Los que estaban observando, incluido Reedeth, que había sido preparado para algo co-mo aquello porque el robescritorio le había hablado de las píldoras sibilinas, se tensaron alarmados. Los músculos de la muchacha, contrayéndose más violentamente que los de un epiléptico, parecían a punto de desgarrarse en las coyunturas; sus pechos se bamboleaban en su torso como un par de boyas en un mar agitado. Flamen seguía grabando, pero por su expresión resultaba claro que no esperaba poder transmitir su grabación. Si lo intentaba, las quejas de los neopuritanos seguramente impedirían que saliera al aire.
Tan sólo Dan Kazer permanecía tranquilo, mirando cada pocos segundos al reloj en su muñeca izquierda, su otra mano sujetando el botón de pausa de su grabadora. Flamen giró las cámaras hacia él justo a tiempo de captar su expresión expectante mientras soltaba el botón, y casi en el mismo instante los ojos de Lyla se abrieron desmesuradamente, dos profundos pozos que conducían a las más remotas regiones de su mente subconsciente. De su boca emergió una terrible y fuerte voz forzada, barítona y masculina.
—¡
Ghnothe safton
! —retumbó.
—Eso no es inglés —dijo rápidamente Reedeth a su robescritorio—. ¿Qué es…, hebreo?
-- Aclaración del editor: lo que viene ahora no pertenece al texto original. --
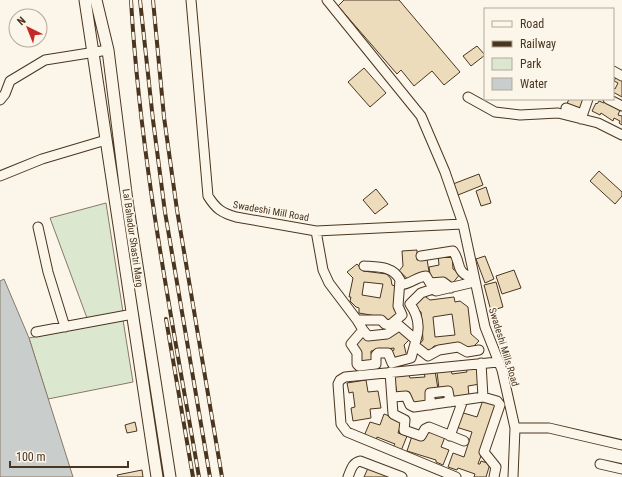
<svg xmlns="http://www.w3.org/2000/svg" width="622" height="477" font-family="'Roboto Condensed',sans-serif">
  <rect width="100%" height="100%" fill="#fbf6e9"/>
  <!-- green -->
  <path fill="#dce7d0" stroke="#887966" d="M106 203 123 312 87 318 50 218Z
    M123 320 133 382 48 399 29 338Z"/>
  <!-- water -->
  <path fill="#c9cecd" stroke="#887966" d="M4 279 29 338 73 477H0V281Z"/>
  <!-- building -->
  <path fill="#ecdcbc" stroke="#4a3520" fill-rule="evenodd" d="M344 0H399L460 72 444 85 432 71 414 86 401 70 397 74 338 6Z
    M477 46 485 55 471 66 463 56Z
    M364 68 386 93 370 107 348 82Z
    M616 77 622 80V97L613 92V88L615 89 618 83 614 81Z
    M569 99H583L582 101 585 102 581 112 566 106Z
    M605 100 616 106 615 108 620 110 618 115 622 116V125L619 123 620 121 614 118 613 121 601 113 600 115 592 111 596 103 597 104 599 101 604 103Z
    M599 171 622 192V196L615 204 590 181Z
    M479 174 483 185 458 195 453 184Z
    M486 187 491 203 481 206 476 191Z
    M376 189 388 204 375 214 363 200Z
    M417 250V260L427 259 429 272 417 274 410 281 399 271 403 266 402 251Z
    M452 254 453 269 460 274 452 284 431 281 429 267 439 265 438 255Z
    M485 256 494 279 485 283 476 259Z
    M357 264 363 271 387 274 391 279 392 285 395 286 397 290 394 309 398 315 388 324 382 317 359 313V308L356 307 350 301 351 297H349L353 278 347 272ZM364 282 383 284 380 298 362 295Z
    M514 270 521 288 502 294 496 276Z
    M496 282 503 307 491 311 484 285Z
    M422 294 430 300 454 297 455 302 460 301 468 307 471 334 479 341 469 351 462 345 434 346 427 354 418 346 423 340 421 312 413 305ZM452 314 455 335 435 337 433 317Z
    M399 330 410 339 404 345 407 357 393 359 392 351 394 350V348L371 351V354H374V361H360L354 344 363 334Z
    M478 366 480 384 468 386 469 396 452 399 451 388 439 389 437 372 451 370 452 374 467 372 466 368Z
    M435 371 438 389 426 391 427 401 410 403 409 392 397 394 394 377 409 375 410 378 425 377 424 373Z
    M366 380 368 392 378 391 381 408 370 409 371 418 353 421 351 408 355 407 353 392 349 393 347 383Z
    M483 400 499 406 478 464H480L481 461 490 464 486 477H474L475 474 458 468 457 470 448 467 453 453 464 457 472 432 456 427 460 412 477 417Z
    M384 414 402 421 398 433 407 436 401 451 393 447 395 444 377 437 376 441 364 436 370 422 380 425Z
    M135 422 137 431 127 433 125 425Z
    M427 431 445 437 441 447 449 450 443 465 436 462V460L407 451 412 436 424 440Z
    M368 468 391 477H364Z
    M142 470 143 477H118L117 475Z"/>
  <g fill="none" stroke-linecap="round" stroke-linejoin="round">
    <defs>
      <path id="minor" d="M191 0 208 196C216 209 222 213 236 217L316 231 463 224
        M327 0 421 116 445 172 463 224 485 327 502 370 515 428 513 477
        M613 71 622 76
        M468 97 495 112 520 115 558 113 598 123 622 135
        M608 99 622 106
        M0 100 5 94 10 81 45 60 108 50
        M566 108 582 114
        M581 119 588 99
        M0 176 42 159 106 140
        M38 227 48 272 65 327
        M316 231 323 270 329 283 357 320H381L385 324 390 325 402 315 398 306 400 280C393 266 378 267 364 266
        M421 256 453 251C462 263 454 272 473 278
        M400 285C411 284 416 277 426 276L430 283 443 282 451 288
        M432 285 433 289 436 291 474 282
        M357 320 363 330 351 344 357 353V364L359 366 376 364V355L378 353H388L392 363 411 358 416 340 395 322
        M363 330 368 336 387 334 399 326
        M36 332 133 314
        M416 340C420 328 418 315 410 304L421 293 433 289
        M415 346 428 356 439 350 458 347 467 352 479 350
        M481 363 483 397 497 401 500 405 484 452 496 467 494 477
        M390 372 393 414 405 420 404 430 421 436 425 429 429 427 464 441
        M393 397 406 396 410 405 414 407 483 397
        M430 405V393L448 391 450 402
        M515 428H549L622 445
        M450 436 463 400
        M600 464 622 469
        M348 477C351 470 352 463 360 461L402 477
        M456 477 347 432 341 424 338 384 340 380 345 377 498 362"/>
      <path id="major" d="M85 0 157 477
        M96 0 108 50 127 201 170 477"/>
    </defs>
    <!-- minor casing -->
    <use href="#minor" stroke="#4a3520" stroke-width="11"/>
    <!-- major casing -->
    <use href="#major" stroke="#4a3520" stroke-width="13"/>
    <!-- minor -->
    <use href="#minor" stroke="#fbf6e9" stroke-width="9"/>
    <!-- major -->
    <use href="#major" stroke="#fbf6e9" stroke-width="11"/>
    <defs>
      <path id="rail" d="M131 0C140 160 172 319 199 477
        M140 0 153 120 165 212 210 477
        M153 0 164 117 177 210 222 477
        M166 319 193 477"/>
    </defs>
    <!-- rail casing -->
    <use href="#rail" stroke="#4a3520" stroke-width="4"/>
    <!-- rail -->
    <use href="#rail" stroke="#fbf6e9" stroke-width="2.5" stroke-dasharray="8" stroke-linecap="butt"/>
  </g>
  <g text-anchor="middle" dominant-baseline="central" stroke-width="3" stroke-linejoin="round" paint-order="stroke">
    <!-- street labels -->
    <g font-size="10" fill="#4a3520" stroke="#fbf6e9">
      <text transform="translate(271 211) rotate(10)">Swadeshi Mill Road</text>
      <text transform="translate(133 238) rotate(82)">Lal Bahadur Shastri Marg</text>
      <text transform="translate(504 347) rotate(73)">Swadeshi Mills Road</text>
    </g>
  </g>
  <!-- legend -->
  <rect x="484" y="8" width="130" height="92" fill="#fbf6e9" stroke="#b4a999"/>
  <rect x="492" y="21" width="20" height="6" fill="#fbf6e9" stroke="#b4a999"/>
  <text x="520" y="28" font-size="12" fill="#4a3520">Road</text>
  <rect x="492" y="41" width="20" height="6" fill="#4a3520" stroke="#b4a999"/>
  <text x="520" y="48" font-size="12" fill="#4a3520">Railway</text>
  <rect x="492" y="58" width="20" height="12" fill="#dce7d0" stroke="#b4a999"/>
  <text x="520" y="68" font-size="12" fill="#4a3520">Park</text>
  <rect x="492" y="78" width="20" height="12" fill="#c9cecd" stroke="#b4a999"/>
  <text x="520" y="88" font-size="12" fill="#4a3520">Water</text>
  <!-- north arrow -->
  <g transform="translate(28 28) rotate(317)"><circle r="19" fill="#fbf6e9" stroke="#b4a999"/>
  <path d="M0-3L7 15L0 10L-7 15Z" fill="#c62828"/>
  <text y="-6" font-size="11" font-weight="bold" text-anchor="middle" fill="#4a3520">N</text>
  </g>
  <!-- scale -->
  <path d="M10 461v6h118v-6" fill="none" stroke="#4a3520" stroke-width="2"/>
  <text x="16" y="461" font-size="12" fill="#4a3520" stroke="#fbf6e9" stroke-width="3" paint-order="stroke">100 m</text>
</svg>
—Griego clásico con un acento demótico —dijo el robescritorio, con un tono ligeramente condescendiente; a menudo Reedeth había sentido deseos de estrangular al sucio bastardo que había programado la sección lingüística de su banco de datos—. Es el lema del templo del oráculo de Delfos, y significa «conócete a ti mismo».